KENYA – The Kenya Tea Development Agency Holdings board has announced the appointment of Wilson Muthaura as the group CEO with effect from October 1, 2021.

Until the appointment, Mr. Muthaura has been the acting Group CEO of KTDA Holdings Limited, taking over the position from Lerionka Tiampati, who resigned as the head of the agency in September.

Prior to his tenure at KTDA, Mr. Tiampati was a banker before moving to Ketepa, a subsidiary of KTDA, as Chief Executive Officer in 2001. Four years later, in 2004, he moved to KTDA as the Managing Director.

The new boss, Mr Muthaura has held various senior leadership positions across various private and public institutions for more than 24 years.

Commenting on the appointment, KTDA Holdings Limited Chairman David Ichoho said, “On behalf of the Board and the Management, I would like to congratulate Mr. Muthaura on his appointment and wish him every success in the new role.

“We believe that he has the requisite leadership vision to steward the organization towards the full attainment of the reforms that we have embarked on.”

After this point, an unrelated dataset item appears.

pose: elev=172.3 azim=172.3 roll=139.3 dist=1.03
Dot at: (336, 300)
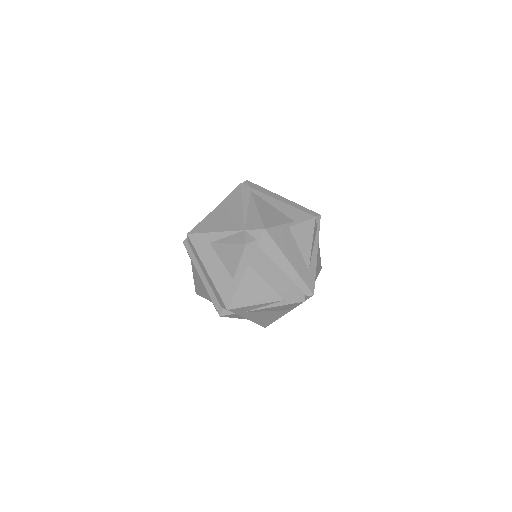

Muthaura embarks on the role at a time the organisation is implementing reforms in the tea sub-sector, among them strategies to stabilize tea prices at the auction to enhance farmers’ earnings.

According to the recently released Economic Survey of Kenya, tea contributed a total of Ksh122.2 billion to the Kenyan economy in the last year, making it one of the largest contributors to the country’s economy.

Despite of that, late payment and low prices by the agency has led to farmers hawking their tea in order to meet their financial needs.

Under the new law, tea farmers who market their produce through the KTDA will be paid 50 percent of the delivery monthly with the rest paid as bonus annually.

Previously farmers were being paid by KTDA factories 14 to 16 shillings per kilo monthly with the bulk of the money paid as bonus in October.

All tea buyers shall henceforth submit to the Regulatory Authority –Agriculture Food Authority (AFA) a performance bond in the form of a bank guarantee equivalent to 10 per cent of the estimated value of the tea they intend to buy.

The law also seeks the uprooting of cartels and middlemen who have profiteered from the toil of tea farmers by controlling how Kenya’s tea gets to the market.

It will also seek to improve the running of the 69 KTDA-managed tea factories owned by some 600,000 smallholders.